Recently, two computer scientists had an idea: if computers use energy to perform calculations, could stored data be a form of stored energy? Why not use computing as a way to store energy?
What if information could be a battery, man?
As it turns out, the idea isn’t as far-fetched as it may sound. The “information battery” concept, fleshed out in a recent paper, would perform certain computations in advance when power is cheap—like when the sun is shining or the wind is blowing—and cache the results for later. The process could help data centers replace up to 30 percent of their energy use with surplus renewable power.
The beauty of the system is that it requires no specialized hardware and imposes very little overhead.
“Information Batteries are designed to work with existing data centers,” write authors Jennifer Switzer, a doctoral student at UC San Diego, and Barath Raghavan, an assistant professor at the University of Southern California. “Some very limited processing power is reserved for the IB [information battery] manager, which manages the scheduling of both real-time computational tasks and precomputation. A cluster of machines or VMs is designated for precomputation. The IB cache, which stores the results of these precomputations, is kept local for quick retrieval. No additional infrastructure is needed.”
Forecasting is key
Not every task is suited to the information-battery approach, but for many data centers, certain loads can be predicted with reasonable accuracy and cached for later retrieval. Companies like Netflix, for example, may ingest video in one format and then transcode it to optimize it for various devices, a process that isn’t always time-sensitive. The same is true when training machine-learning algorithms—computer scientists can queue up the training data and let the information-battery manager decide when to run the training. Google has been using a system like this for a few years in a quest to trim its carbon emissions, though as you might expect, details are sparse.
The information-battery manager in some ways mimics schedulers found within PC or smartphone operating systems. There, the schedulers optimize the flow of data through the CPU and other chips to keep things moving smoothly. Depending on the task and the demands on the system, the scheduler may keep the interface responsive to user inputs, or it might prioritize a compute-intensive job so it finishes more quickly.
In the case of information batteries, the manager optimizes the workload based on the price of electricity and the availability of tasks that can be performed ahead of time. The manager has three main parts—a price-prediction engine, a pre-computation engine, and a scheduler. To determine which tasks to run, the scheduler weighs information from the price-prediction and pre-computation engines. The price-prediction engine uses a neural network to forecast future electricity prices, while the pre-computation engine uses a different neural network to predict future computational demands.
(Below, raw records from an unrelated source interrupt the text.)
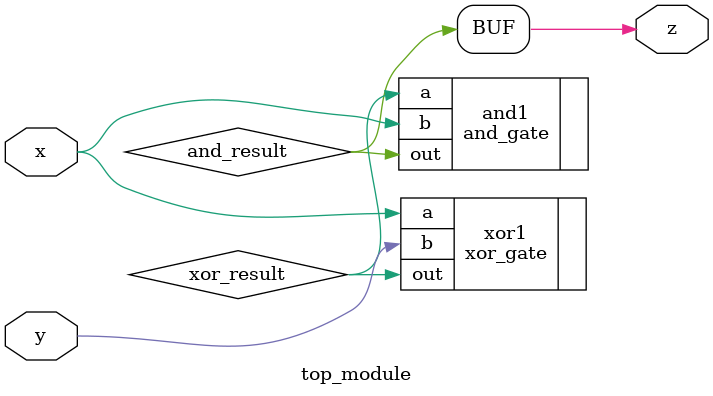
<source format=sv>
module top_module(
	input x,
	input y,
	output z);

	// Declare internal wires
	wire xor_result;
	wire and_result;
	
	// XOR gate
	xor_gate xor1 (
		.a(x),
		.b(y),
		.out(xor_result)
	);

	// AND gate
	and_gate and1 (
		.a(xor_result),
		.b(x),
		.out(and_result)
	);
	
	// Output
	assign z = and_result;
	
endmodule

</source>
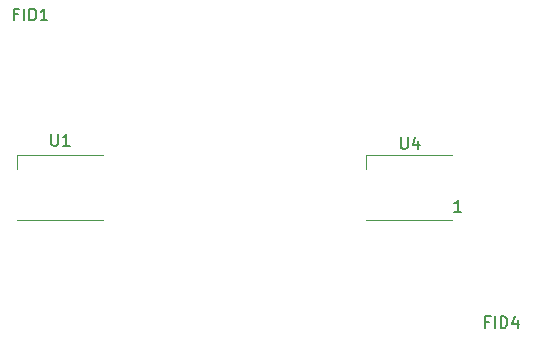
<source format=gbr>
%TF.GenerationSoftware,KiCad,Pcbnew,7.0.10*%
%TF.CreationDate,2024-01-10T06:21:24+05:30*%
%TF.ProjectId,Dashcam,44617368-6361-46d2-9e6b-696361645f70,rev?*%
%TF.SameCoordinates,Original*%
%TF.FileFunction,Legend,Top*%
%TF.FilePolarity,Positive*%
%FSLAX46Y46*%
G04 Gerber Fmt 4.6, Leading zero omitted, Abs format (unit mm)*
G04 Created by KiCad (PCBNEW 7.0.10) date 2024-01-10 06:21:24*
%MOMM*%
%LPD*%
G01*
G04 APERTURE LIST*
%ADD10C,0.150000*%
%ADD11C,0.120000*%
G04 APERTURE END LIST*
D10*
X154276095Y-52235819D02*
X154276095Y-53045342D01*
X154276095Y-53045342D02*
X154323714Y-53140580D01*
X154323714Y-53140580D02*
X154371333Y-53188200D01*
X154371333Y-53188200D02*
X154466571Y-53235819D01*
X154466571Y-53235819D02*
X154657047Y-53235819D01*
X154657047Y-53235819D02*
X154752285Y-53188200D01*
X154752285Y-53188200D02*
X154799904Y-53140580D01*
X154799904Y-53140580D02*
X154847523Y-53045342D01*
X154847523Y-53045342D02*
X154847523Y-52235819D01*
X155752285Y-52569152D02*
X155752285Y-53235819D01*
X155514190Y-52188200D02*
X155276095Y-52902485D01*
X155276095Y-52902485D02*
X155895142Y-52902485D01*
X159391714Y-58554819D02*
X158820286Y-58554819D01*
X159106000Y-58554819D02*
X159106000Y-57554819D01*
X159106000Y-57554819D02*
X159010762Y-57697676D01*
X159010762Y-57697676D02*
X158915524Y-57792914D01*
X158915524Y-57792914D02*
X158820286Y-57840533D01*
X161734571Y-67881009D02*
X161401238Y-67881009D01*
X161401238Y-68404819D02*
X161401238Y-67404819D01*
X161401238Y-67404819D02*
X161877428Y-67404819D01*
X162258381Y-68404819D02*
X162258381Y-67404819D01*
X162734571Y-68404819D02*
X162734571Y-67404819D01*
X162734571Y-67404819D02*
X162972666Y-67404819D01*
X162972666Y-67404819D02*
X163115523Y-67452438D01*
X163115523Y-67452438D02*
X163210761Y-67547676D01*
X163210761Y-67547676D02*
X163258380Y-67642914D01*
X163258380Y-67642914D02*
X163305999Y-67833390D01*
X163305999Y-67833390D02*
X163305999Y-67976247D01*
X163305999Y-67976247D02*
X163258380Y-68166723D01*
X163258380Y-68166723D02*
X163210761Y-68261961D01*
X163210761Y-68261961D02*
X163115523Y-68357200D01*
X163115523Y-68357200D02*
X162972666Y-68404819D01*
X162972666Y-68404819D02*
X162734571Y-68404819D01*
X164163142Y-67738152D02*
X164163142Y-68404819D01*
X163925047Y-67357200D02*
X163686952Y-68071485D01*
X163686952Y-68071485D02*
X164305999Y-68071485D01*
X121828571Y-41831009D02*
X121495238Y-41831009D01*
X121495238Y-42354819D02*
X121495238Y-41354819D01*
X121495238Y-41354819D02*
X121971428Y-41354819D01*
X122352381Y-42354819D02*
X122352381Y-41354819D01*
X122828571Y-42354819D02*
X122828571Y-41354819D01*
X122828571Y-41354819D02*
X123066666Y-41354819D01*
X123066666Y-41354819D02*
X123209523Y-41402438D01*
X123209523Y-41402438D02*
X123304761Y-41497676D01*
X123304761Y-41497676D02*
X123352380Y-41592914D01*
X123352380Y-41592914D02*
X123399999Y-41783390D01*
X123399999Y-41783390D02*
X123399999Y-41926247D01*
X123399999Y-41926247D02*
X123352380Y-42116723D01*
X123352380Y-42116723D02*
X123304761Y-42211961D01*
X123304761Y-42211961D02*
X123209523Y-42307200D01*
X123209523Y-42307200D02*
X123066666Y-42354819D01*
X123066666Y-42354819D02*
X122828571Y-42354819D01*
X124352380Y-42354819D02*
X123780952Y-42354819D01*
X124066666Y-42354819D02*
X124066666Y-41354819D01*
X124066666Y-41354819D02*
X123971428Y-41497676D01*
X123971428Y-41497676D02*
X123876190Y-41592914D01*
X123876190Y-41592914D02*
X123780952Y-41640533D01*
X124685095Y-51981819D02*
X124685095Y-52791342D01*
X124685095Y-52791342D02*
X124732714Y-52886580D01*
X124732714Y-52886580D02*
X124780333Y-52934200D01*
X124780333Y-52934200D02*
X124875571Y-52981819D01*
X124875571Y-52981819D02*
X125066047Y-52981819D01*
X125066047Y-52981819D02*
X125161285Y-52934200D01*
X125161285Y-52934200D02*
X125208904Y-52886580D01*
X125208904Y-52886580D02*
X125256523Y-52791342D01*
X125256523Y-52791342D02*
X125256523Y-51981819D01*
X126256523Y-52981819D02*
X125685095Y-52981819D01*
X125970809Y-52981819D02*
X125970809Y-51981819D01*
X125970809Y-51981819D02*
X125875571Y-52124676D01*
X125875571Y-52124676D02*
X125780333Y-52219914D01*
X125780333Y-52219914D02*
X125685095Y-52267533D01*
D11*
%TO.C,U4*%
X158606000Y-59250000D02*
X151306000Y-59250000D01*
X158606000Y-53750000D02*
X151306000Y-53750000D01*
X151306000Y-53750000D02*
X151306000Y-54900000D01*
%TO.C,U1*%
X129081000Y-59250000D02*
X121781000Y-59250000D01*
X129081000Y-53750000D02*
X121781000Y-53750000D01*
X121781000Y-53750000D02*
X121781000Y-54900000D01*
%TD*%
M02*

</source>
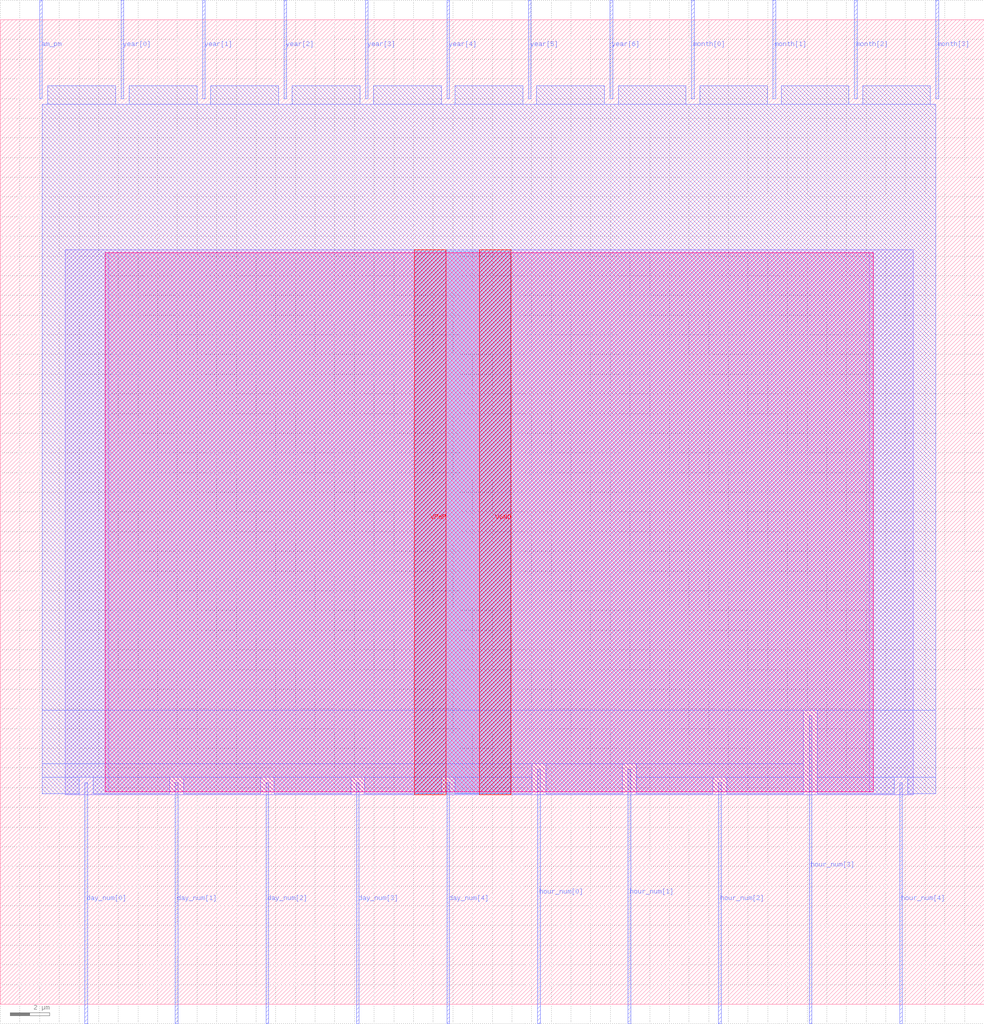
<source format=lef>
VERSION 5.7 ;
  NOWIREEXTENSIONATPIN ON ;
  DIVIDERCHAR "/" ;
  BUSBITCHARS "[]" ;
MACRO decode_day
  CLASS BLOCK ;
  FOREIGN decode_day ;
  ORIGIN 0.000 0.000 ;
  SIZE 50.000 BY 50.000 ;
  PIN VGND
    DIRECTION INOUT ;
    USE GROUND ;
    PORT
      LAYER met4 ;
        RECT 24.340 10.640 25.940 38.320 ;
    END
  END VGND
  PIN VPWR
    DIRECTION INOUT ;
    USE POWER ;
    PORT
      LAYER met4 ;
        RECT 21.040 10.640 22.640 38.320 ;
    END
  END VPWR
  PIN am_pm
    DIRECTION INPUT ;
    USE SIGNAL ;
    ANTENNAGATEAREA 0.196500 ;
    PORT
      LAYER met2 ;
        RECT 2.000 46.000 2.140 51.000 ;
    END
  END am_pm
  PIN day_num[0]
    DIRECTION OUTPUT ;
    USE SIGNAL ;
    ANTENNADIFFAREA 0.445500 ;
    PORT
      LAYER met2 ;
        RECT 4.300 -1.000 4.440 11.260 ;
    END
  END day_num[0]
  PIN day_num[1]
    DIRECTION OUTPUT ;
    USE SIGNAL ;
    ANTENNADIFFAREA 0.445500 ;
    PORT
      LAYER met2 ;
        RECT 8.900 -1.000 9.040 11.260 ;
    END
  END day_num[1]
  PIN day_num[2]
    DIRECTION OUTPUT ;
    USE SIGNAL ;
    PORT
      LAYER met2 ;
        RECT 13.500 -1.000 13.640 11.260 ;
    END
  END day_num[2]
  PIN day_num[3]
    DIRECTION OUTPUT ;
    USE SIGNAL ;
    PORT
      LAYER met2 ;
        RECT 18.100 -1.000 18.240 11.260 ;
    END
  END day_num[3]
  PIN day_num[4]
    DIRECTION OUTPUT ;
    USE SIGNAL ;
    PORT
      LAYER met2 ;
        RECT 22.700 -1.000 22.840 11.260 ;
    END
  END day_num[4]
  PIN hour_num[0]
    DIRECTION OUTPUT ;
    USE SIGNAL ;
    PORT
      LAYER met2 ;
        RECT 27.300 -1.000 27.440 11.940 ;
    END
  END hour_num[0]
  PIN hour_num[1]
    DIRECTION OUTPUT ;
    USE SIGNAL ;
    PORT
      LAYER met2 ;
        RECT 31.900 -1.000 32.040 11.940 ;
    END
  END hour_num[1]
  PIN hour_num[2]
    DIRECTION OUTPUT ;
    USE SIGNAL ;
    ANTENNADIFFAREA 0.445500 ;
    PORT
      LAYER met2 ;
        RECT 36.500 -1.000 36.640 11.260 ;
    END
  END hour_num[2]
  PIN hour_num[3]
    DIRECTION OUTPUT ;
    USE SIGNAL ;
    PORT
      LAYER met2 ;
        RECT 41.100 -1.000 41.240 14.660 ;
    END
  END hour_num[3]
  PIN hour_num[4]
    DIRECTION OUTPUT ;
    USE SIGNAL ;
    ANTENNADIFFAREA 0.445500 ;
    PORT
      LAYER met2 ;
        RECT 45.700 -1.000 45.840 11.260 ;
    END
  END hour_num[4]
  PIN month[0]
    DIRECTION INPUT ;
    USE SIGNAL ;
    ANTENNAGATEAREA 0.196500 ;
    PORT
      LAYER met2 ;
        RECT 35.120 46.000 35.260 51.000 ;
    END
  END month[0]
  PIN month[1]
    DIRECTION INPUT ;
    USE SIGNAL ;
    ANTENNAGATEAREA 0.196500 ;
    PORT
      LAYER met2 ;
        RECT 39.260 46.000 39.400 51.000 ;
    END
  END month[1]
  PIN month[2]
    DIRECTION INPUT ;
    USE SIGNAL ;
    ANTENNAGATEAREA 0.196500 ;
    PORT
      LAYER met2 ;
        RECT 43.400 46.000 43.540 51.000 ;
    END
  END month[2]
  PIN month[3]
    DIRECTION INPUT ;
    USE SIGNAL ;
    ANTENNAGATEAREA 0.196500 ;
    PORT
      LAYER met2 ;
        RECT 47.540 46.000 47.680 51.000 ;
    END
  END month[3]
  PIN year[0]
    DIRECTION INPUT ;
    USE SIGNAL ;
    ANTENNAGATEAREA 0.196500 ;
    PORT
      LAYER met2 ;
        RECT 6.140 46.000 6.280 51.000 ;
    END
  END year[0]
  PIN year[1]
    DIRECTION INPUT ;
    USE SIGNAL ;
    ANTENNAGATEAREA 0.196500 ;
    PORT
      LAYER met2 ;
        RECT 10.280 46.000 10.420 51.000 ;
    END
  END year[1]
  PIN year[2]
    DIRECTION INPUT ;
    USE SIGNAL ;
    PORT
      LAYER met2 ;
        RECT 14.420 46.000 14.560 51.000 ;
    END
  END year[2]
  PIN year[3]
    DIRECTION INPUT ;
    USE SIGNAL ;
    PORT
      LAYER met2 ;
        RECT 18.560 46.000 18.700 51.000 ;
    END
  END year[3]
  PIN year[4]
    DIRECTION INPUT ;
    USE SIGNAL ;
    PORT
      LAYER met2 ;
        RECT 22.700 46.000 22.840 51.000 ;
    END
  END year[4]
  PIN year[5]
    DIRECTION INPUT ;
    USE SIGNAL ;
    PORT
      LAYER met2 ;
        RECT 26.840 46.000 26.980 51.000 ;
    END
  END year[5]
  PIN year[6]
    DIRECTION INPUT ;
    USE SIGNAL ;
    PORT
      LAYER met2 ;
        RECT 30.980 46.000 31.120 51.000 ;
    END
  END year[6]
  OBS
      LAYER nwell ;
        RECT 5.330 10.795 44.350 38.165 ;
      LAYER li1 ;
        RECT 5.520 10.795 44.160 38.165 ;
      LAYER met1 ;
        RECT 3.290 10.640 46.390 38.320 ;
      LAYER met2 ;
        RECT 2.420 45.720 5.860 46.650 ;
        RECT 6.560 45.720 10.000 46.650 ;
        RECT 10.700 45.720 14.140 46.650 ;
        RECT 14.840 45.720 18.280 46.650 ;
        RECT 18.980 45.720 22.420 46.650 ;
        RECT 23.120 45.720 26.560 46.650 ;
        RECT 27.260 45.720 30.700 46.650 ;
        RECT 31.400 45.720 34.840 46.650 ;
        RECT 35.540 45.720 38.980 46.650 ;
        RECT 39.680 45.720 43.120 46.650 ;
        RECT 43.820 45.720 47.260 46.650 ;
        RECT 2.140 14.940 47.540 45.720 ;
        RECT 2.140 12.220 40.820 14.940 ;
        RECT 2.140 11.540 27.020 12.220 ;
        RECT 2.140 10.695 4.020 11.540 ;
        RECT 4.720 10.695 8.620 11.540 ;
        RECT 9.320 10.695 13.220 11.540 ;
        RECT 13.920 10.695 17.820 11.540 ;
        RECT 18.520 10.695 22.420 11.540 ;
        RECT 23.120 10.695 27.020 11.540 ;
        RECT 27.720 10.695 31.620 12.220 ;
        RECT 32.320 11.540 40.820 12.220 ;
        RECT 32.320 10.695 36.220 11.540 ;
        RECT 36.920 10.695 40.820 11.540 ;
        RECT 41.520 11.540 47.540 14.940 ;
        RECT 41.520 10.695 45.420 11.540 ;
        RECT 46.120 10.695 47.540 11.540 ;
      LAYER met3 ;
        RECT 21.050 10.715 25.930 38.245 ;
  END
END decode_day
END LIBRARY


</source>
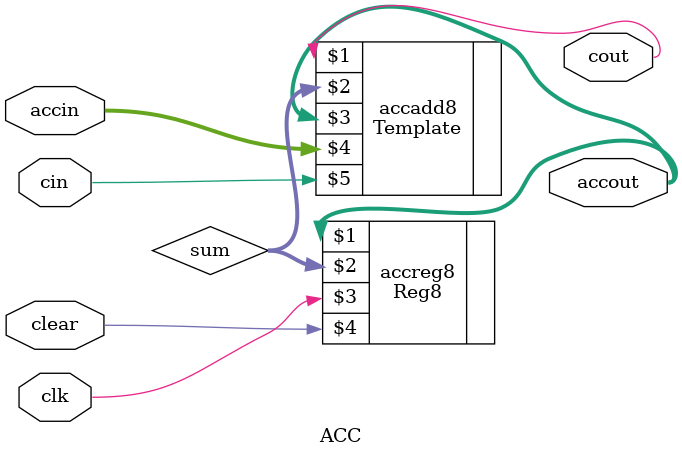
<source format=v>
`include "Template.v"
`include "Reg8.v"

module ACC(accout,cout,accin,cin,clk,clear);
output[7:0] accout;
output cout;
input[7:0] accin;
input cin,clk,clear;
wire[7:0] sum;
Template accadd8(cout,sum,accout,accin,cin);
Reg8 accreg8(accout,sum,clk,clear);
endmodule


</source>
In the model Switzer and Raghavan created to test the concept, the IB manager queried grid operators every five minutes—the smallest time interval the operators offered—to check the price of power to inform its predictions. When prices dipped below a set threshold, the manager green-lit a batch of computations and cached them for later.
Supplanting grid-scale batteries
The system was pretty effective at reducing the need for expensive “grid power,” as the authors call it, even when the pre-computation engine did a relatively poor job of predicting which tasks would be needed in the near future. At just 30 percent accuracy, the manager could begin to make the most of the so-called “opportunity power” that is created when there is excess wind or solar power.
In a typical large data center, workloads can be predicted around 90 minutes in advance with about 90 percent accuracy, the authors write. With a more conservative prediction window of 60 minutes, “such a data center could store 150 MWh, significantly more than most grid-scale battery-based storage projects,” they say. An equivalent grid-scale battery would cost around $50 million, they note.
While the authors don’t provide an estimate of how much an information battery would cost to run, it’s likely to be significantly cheaper since it relies on existing infrastructure and is implemented in software, which can be optimized based on the price of electricity and the computational demands of the data center.
Today, there aren’t many times when there’s excess wind or solar power—mostly during the summer in California when it’s especially sunny and in Texas when it’s particularly windy. But in the near future, when there’s more wind and solar on the grid, negative power prices may become more common, and information batteries could become both viable and widespread.
“Key to the IB approach is that it is not a general-purpose solution but is likely to be effective for many common workloads,” the authors write. Given that data centers consume around two percent of all electricity used in the US—a number that’s all but certain to grow—information batteries could become a cost-effective alternative to massive and costly batteries.